*What you are asked to do*
Extract the complete mailing list reply about regular expressions given below, reproducing every line word for word and leaving out the entries that follow it.

*Text shown*
----------

Re: Regular expression question - Mailing list pgsql-general

From Tom Lane
Subject Re: Regular expression question
Date
Msg-id 7216.976548607@sss.pgh.pa.us
Whole thread Raw
In response to Regular expression question  (Steve Heaven <steve@thornet.co.uk>)
List pgsql-general
Steve Heaven <steve@thornet.co.uk> writes:
> Does the regular expression parser have anything equivalent to Perl's \w
> word boundary metacharacter?

src/backend/regex/re_format.7 contains the whole scoop (for some reason
this page doesn't seem to get installed with the rest of the
documentation).  In particular:

    There are two special cases of bracket expressions:
    the bracket expressions `[[:<:]]' and `[[:>:]]' match the null
    string at the beginning and end of a word respectively.

----------

*Records shown*
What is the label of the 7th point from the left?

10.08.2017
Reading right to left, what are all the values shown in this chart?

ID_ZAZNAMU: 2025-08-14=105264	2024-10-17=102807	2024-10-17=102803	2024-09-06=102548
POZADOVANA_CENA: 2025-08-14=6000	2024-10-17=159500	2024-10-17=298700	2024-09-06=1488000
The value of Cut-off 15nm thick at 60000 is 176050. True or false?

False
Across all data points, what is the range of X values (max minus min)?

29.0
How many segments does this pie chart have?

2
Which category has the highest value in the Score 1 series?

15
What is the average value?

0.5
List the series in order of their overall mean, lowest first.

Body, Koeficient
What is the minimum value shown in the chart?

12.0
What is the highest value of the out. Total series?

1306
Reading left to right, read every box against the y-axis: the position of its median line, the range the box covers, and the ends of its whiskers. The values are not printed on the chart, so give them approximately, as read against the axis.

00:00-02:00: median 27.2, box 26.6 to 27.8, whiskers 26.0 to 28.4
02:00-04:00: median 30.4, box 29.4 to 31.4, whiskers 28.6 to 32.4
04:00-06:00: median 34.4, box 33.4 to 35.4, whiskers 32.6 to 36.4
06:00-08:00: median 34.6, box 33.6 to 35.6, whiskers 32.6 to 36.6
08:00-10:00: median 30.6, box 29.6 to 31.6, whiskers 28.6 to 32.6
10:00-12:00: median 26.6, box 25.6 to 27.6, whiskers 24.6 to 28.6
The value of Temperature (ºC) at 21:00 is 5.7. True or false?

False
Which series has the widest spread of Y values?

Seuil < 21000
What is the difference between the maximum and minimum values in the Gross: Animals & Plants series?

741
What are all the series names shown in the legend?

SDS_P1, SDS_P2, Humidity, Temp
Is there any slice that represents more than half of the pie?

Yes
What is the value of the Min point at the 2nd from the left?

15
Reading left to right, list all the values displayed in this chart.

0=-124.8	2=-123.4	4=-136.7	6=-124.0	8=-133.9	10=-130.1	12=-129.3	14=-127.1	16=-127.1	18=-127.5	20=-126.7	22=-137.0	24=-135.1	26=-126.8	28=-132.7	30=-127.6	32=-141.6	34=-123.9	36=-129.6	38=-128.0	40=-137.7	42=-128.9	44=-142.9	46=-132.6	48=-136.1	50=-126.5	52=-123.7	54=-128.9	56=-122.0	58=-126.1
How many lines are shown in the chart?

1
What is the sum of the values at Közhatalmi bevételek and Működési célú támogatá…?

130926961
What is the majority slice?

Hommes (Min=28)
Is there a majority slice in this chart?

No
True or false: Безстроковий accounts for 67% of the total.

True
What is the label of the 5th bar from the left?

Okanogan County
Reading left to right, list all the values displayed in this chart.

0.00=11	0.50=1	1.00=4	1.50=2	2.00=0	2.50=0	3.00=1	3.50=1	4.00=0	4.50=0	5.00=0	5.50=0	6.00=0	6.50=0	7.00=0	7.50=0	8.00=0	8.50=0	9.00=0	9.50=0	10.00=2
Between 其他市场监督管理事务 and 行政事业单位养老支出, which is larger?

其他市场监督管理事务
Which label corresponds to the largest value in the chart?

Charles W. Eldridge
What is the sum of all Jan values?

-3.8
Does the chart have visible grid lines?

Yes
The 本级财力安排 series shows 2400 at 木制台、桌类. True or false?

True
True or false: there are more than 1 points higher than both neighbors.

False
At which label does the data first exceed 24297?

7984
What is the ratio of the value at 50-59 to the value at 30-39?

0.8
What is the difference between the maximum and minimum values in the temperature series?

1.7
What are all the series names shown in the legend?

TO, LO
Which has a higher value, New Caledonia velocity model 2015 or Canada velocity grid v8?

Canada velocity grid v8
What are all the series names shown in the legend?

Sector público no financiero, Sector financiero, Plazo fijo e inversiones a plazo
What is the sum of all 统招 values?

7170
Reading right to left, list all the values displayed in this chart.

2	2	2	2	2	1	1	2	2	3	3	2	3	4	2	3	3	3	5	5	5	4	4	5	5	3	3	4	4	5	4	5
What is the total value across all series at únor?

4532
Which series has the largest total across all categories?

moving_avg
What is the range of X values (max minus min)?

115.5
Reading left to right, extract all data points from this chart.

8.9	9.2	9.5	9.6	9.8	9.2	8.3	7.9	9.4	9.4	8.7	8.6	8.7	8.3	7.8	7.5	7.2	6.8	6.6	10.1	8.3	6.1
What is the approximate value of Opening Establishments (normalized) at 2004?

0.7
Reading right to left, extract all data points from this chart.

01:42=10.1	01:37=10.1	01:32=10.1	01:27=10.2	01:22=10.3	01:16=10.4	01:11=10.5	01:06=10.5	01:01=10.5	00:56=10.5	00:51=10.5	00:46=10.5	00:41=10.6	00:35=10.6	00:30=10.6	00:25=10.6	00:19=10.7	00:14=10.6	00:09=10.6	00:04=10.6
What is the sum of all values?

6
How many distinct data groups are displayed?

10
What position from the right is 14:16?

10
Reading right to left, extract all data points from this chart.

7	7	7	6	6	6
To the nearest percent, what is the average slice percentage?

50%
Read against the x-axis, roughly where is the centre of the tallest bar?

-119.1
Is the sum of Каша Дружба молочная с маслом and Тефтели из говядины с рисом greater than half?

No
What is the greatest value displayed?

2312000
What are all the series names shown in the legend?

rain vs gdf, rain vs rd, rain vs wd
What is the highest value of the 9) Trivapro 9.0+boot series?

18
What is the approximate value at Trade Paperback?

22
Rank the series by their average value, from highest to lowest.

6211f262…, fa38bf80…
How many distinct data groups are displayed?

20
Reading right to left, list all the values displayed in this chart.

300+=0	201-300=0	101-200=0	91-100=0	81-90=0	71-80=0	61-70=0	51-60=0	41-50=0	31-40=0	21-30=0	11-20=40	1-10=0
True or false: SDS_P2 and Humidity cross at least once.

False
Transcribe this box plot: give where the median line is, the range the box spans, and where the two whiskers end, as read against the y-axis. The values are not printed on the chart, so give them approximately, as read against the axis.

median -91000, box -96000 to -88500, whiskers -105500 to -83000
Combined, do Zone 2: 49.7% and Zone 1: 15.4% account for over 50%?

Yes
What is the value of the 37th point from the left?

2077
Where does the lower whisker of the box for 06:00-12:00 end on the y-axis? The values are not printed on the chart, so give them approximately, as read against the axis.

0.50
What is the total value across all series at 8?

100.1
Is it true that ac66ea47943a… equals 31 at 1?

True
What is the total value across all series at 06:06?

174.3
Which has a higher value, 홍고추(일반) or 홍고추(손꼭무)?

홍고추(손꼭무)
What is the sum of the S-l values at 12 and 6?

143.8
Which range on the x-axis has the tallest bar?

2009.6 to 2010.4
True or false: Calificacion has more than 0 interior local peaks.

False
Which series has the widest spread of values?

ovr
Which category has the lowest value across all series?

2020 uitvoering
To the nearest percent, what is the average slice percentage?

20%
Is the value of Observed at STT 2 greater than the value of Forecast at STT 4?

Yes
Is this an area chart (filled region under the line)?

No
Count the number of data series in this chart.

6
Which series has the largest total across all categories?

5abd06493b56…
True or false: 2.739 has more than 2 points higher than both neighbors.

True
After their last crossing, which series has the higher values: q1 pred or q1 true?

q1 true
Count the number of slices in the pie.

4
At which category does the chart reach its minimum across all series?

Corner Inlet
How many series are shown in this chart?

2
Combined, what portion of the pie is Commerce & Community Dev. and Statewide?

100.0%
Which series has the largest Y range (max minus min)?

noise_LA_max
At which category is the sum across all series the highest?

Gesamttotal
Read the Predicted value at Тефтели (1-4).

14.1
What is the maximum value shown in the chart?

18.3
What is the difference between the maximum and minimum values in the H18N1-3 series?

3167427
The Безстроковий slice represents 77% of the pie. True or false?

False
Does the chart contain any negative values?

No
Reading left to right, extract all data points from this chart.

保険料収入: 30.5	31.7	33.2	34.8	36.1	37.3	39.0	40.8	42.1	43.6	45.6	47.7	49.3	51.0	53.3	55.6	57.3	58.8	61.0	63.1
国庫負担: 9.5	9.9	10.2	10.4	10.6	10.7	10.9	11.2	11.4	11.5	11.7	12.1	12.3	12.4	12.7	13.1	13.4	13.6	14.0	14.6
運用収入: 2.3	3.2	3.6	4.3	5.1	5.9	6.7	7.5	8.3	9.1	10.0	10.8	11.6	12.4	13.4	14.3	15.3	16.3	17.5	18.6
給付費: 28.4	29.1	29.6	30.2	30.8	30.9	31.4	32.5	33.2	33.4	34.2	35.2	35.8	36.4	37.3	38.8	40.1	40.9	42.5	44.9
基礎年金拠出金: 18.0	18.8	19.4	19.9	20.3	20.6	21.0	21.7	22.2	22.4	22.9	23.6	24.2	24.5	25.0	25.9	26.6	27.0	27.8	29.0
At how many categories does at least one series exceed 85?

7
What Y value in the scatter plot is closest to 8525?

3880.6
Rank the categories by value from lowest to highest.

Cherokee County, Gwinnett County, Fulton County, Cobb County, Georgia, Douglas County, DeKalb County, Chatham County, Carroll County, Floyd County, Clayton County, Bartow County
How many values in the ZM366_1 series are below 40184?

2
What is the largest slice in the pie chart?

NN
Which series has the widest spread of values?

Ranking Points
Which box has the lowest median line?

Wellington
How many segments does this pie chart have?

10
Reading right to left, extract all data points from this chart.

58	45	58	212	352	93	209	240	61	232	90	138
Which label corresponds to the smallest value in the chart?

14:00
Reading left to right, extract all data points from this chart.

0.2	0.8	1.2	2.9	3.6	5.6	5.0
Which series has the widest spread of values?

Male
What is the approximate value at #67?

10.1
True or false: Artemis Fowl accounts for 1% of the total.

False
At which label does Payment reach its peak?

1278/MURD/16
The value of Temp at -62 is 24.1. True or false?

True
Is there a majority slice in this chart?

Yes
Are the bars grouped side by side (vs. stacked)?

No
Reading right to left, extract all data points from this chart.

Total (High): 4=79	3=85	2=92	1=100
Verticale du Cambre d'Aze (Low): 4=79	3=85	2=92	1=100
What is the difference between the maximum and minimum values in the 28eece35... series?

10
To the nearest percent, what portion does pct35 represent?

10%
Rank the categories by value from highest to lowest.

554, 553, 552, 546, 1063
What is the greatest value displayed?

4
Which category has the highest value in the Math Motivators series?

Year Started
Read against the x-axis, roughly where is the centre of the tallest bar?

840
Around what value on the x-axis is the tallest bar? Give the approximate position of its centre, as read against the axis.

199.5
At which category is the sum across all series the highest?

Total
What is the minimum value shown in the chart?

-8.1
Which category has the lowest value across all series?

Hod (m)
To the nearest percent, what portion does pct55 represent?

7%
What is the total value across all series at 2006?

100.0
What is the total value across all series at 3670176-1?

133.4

----------

*Your response*
Re: Regular expression question - Mailing list pgsql-general

From Tom Lane
Subject Re: Regular expression question
Date
Msg-id 7216.976548607@sss.pgh.pa.us
Whole thread Raw
In response to Regular expression question  (Steve Heaven <steve@thornet.co.uk>)
List pgsql-general
Steve Heaven <steve@thornet.co.uk> writes:
> Does the regular expression parser have anything equivalent to Perl's \w
> word boundary metacharacter?

src/backend/regex/re_format.7 contains the whole scoop (for some reason
this page doesn't seem to get installed with the rest of the
documentation).  In particular:

    There are two special cases of bracket expressions:
    the bracket expressions `[[:<:]]' and `[[:>:]]' match the null
    string at the beginning and end of a word respectively.